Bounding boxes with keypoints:
———
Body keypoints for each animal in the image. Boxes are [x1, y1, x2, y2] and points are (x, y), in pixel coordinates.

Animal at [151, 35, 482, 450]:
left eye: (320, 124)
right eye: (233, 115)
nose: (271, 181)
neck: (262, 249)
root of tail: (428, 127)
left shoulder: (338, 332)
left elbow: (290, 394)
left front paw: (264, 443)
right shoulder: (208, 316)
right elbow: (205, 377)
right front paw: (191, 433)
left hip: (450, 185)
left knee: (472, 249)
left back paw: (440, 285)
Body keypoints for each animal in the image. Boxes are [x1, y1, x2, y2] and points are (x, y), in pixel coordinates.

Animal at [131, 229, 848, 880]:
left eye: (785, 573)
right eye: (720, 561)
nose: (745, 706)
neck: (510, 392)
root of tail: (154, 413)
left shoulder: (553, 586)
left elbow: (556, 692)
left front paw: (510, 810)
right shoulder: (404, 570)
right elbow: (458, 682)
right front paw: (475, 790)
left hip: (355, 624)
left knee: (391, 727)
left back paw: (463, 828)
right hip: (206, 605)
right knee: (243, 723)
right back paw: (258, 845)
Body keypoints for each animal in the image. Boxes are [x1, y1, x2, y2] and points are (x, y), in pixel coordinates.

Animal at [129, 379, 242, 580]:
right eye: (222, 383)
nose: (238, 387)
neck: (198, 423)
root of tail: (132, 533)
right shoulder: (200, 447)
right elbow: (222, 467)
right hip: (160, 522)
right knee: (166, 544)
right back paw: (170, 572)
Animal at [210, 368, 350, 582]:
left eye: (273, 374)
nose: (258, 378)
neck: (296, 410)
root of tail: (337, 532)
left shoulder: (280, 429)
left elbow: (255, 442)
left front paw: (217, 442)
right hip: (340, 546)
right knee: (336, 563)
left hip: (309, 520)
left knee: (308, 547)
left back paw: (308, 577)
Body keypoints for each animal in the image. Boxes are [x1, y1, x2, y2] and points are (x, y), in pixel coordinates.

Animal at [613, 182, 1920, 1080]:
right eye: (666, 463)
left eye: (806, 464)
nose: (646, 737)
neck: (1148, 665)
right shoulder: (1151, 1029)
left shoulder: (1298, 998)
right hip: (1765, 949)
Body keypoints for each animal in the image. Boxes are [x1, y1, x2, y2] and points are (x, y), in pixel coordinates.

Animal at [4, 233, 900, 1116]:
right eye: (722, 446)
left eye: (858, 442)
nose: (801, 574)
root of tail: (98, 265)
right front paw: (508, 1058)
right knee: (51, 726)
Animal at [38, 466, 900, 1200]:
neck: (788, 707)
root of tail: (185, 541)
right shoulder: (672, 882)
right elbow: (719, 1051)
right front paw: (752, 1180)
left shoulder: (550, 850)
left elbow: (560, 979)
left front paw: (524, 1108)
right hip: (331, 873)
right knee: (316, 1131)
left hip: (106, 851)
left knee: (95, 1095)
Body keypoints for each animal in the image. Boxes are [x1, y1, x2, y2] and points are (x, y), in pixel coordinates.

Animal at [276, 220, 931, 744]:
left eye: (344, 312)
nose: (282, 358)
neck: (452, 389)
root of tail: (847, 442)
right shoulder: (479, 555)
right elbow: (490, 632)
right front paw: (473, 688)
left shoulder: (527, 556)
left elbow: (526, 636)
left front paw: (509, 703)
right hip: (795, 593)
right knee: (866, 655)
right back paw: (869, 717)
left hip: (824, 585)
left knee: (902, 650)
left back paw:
———
[What this task involves] Among the entries above, how many lines hold the string "shoulder"? Answer with the number only.

[Exercise output] 12